U.S. Senator Brian Schatz (D-Hawai‘i), chairman of the Senate Committee on Indian Affairs, and U.S. Senator Lisa Murkowski (R-Alaska), vice chairman of the Committee, released the following statements on introduction of their bipartisan Violence Against Women Reauthorization Act of 2022 (VAWA) in the Senate.

“Nearly a decade ago, the Violence Against Women Reauthorization Act of 2013 restored Tribal jurisdiction over domestic violence crimes, recognizing Tribes’ right to exercise their authority and giving them resources to go after criminals,” said Chairman Schatz. “Today’s introduction makes clear the Senate is serious about strengthening this important law, protecting Native women, children, and families, and restoring justice for Native communities. I am proud of the contributions Committee members made to strengthening the Tribal title and grateful for my bipartisan partnership with Vice Chairman Murkowski. I look forward to seeing this legislation passed into law.”

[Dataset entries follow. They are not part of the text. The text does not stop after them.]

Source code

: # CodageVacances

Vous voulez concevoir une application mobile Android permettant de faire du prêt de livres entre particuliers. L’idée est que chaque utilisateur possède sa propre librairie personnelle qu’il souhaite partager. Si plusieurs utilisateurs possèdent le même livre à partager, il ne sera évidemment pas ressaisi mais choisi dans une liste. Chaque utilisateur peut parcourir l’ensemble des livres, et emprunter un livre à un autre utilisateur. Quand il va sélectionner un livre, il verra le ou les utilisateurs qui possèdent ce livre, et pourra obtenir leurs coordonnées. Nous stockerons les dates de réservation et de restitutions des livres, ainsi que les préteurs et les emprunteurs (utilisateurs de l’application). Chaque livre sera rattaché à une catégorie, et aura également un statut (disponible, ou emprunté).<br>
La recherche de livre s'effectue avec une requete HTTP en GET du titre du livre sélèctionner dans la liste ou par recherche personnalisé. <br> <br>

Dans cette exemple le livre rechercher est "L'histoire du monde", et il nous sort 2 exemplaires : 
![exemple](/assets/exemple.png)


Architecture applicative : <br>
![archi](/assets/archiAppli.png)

The Violence Against Women Reauthorization Act of 2022 reflects years of input on public safety from stakeholders in all Tribal, Alaska Native, and Native Hawaiian communities and will increase access to federal resources and data for Native communities. The bipartisan bill contains a Tribal title based on a Committee discussion draft Schatz and Murkowski released in December, which —

  • Maintains US tribal jurisdiction over crimes of dating violence, domestic violence, and violations of tribal civil protection orders first put in place by the 2013 VAWA reauthorization;
  • Restores US tribal jurisdiction over crimes of child violence, sexual violence, sex trafficking, stalking, obstruction of justice, and assault of Tribal justice personnel committed by non-Indians offenders
  • Ensures all recognized tribes in the US, including Alaska and Maine, can exercise these same important jurisdictional tools to keep their communities safe; and
  • Provides US tribes with improved access to critical VAWA implementation resources by: increasing authorization level of the VAWA Special Tribal Criminal Jurisdiction (STCJ) implementation grant program, expanding the VAWA STCJ implementation grant program to cover Tribes’  reimbursements costs, reestablishing the Bureau of Prisons Tribal Prisoner Program, and codifying the US Department of Justice’s Tribal Access Program to provide all US tribes with access to national criminal information databases.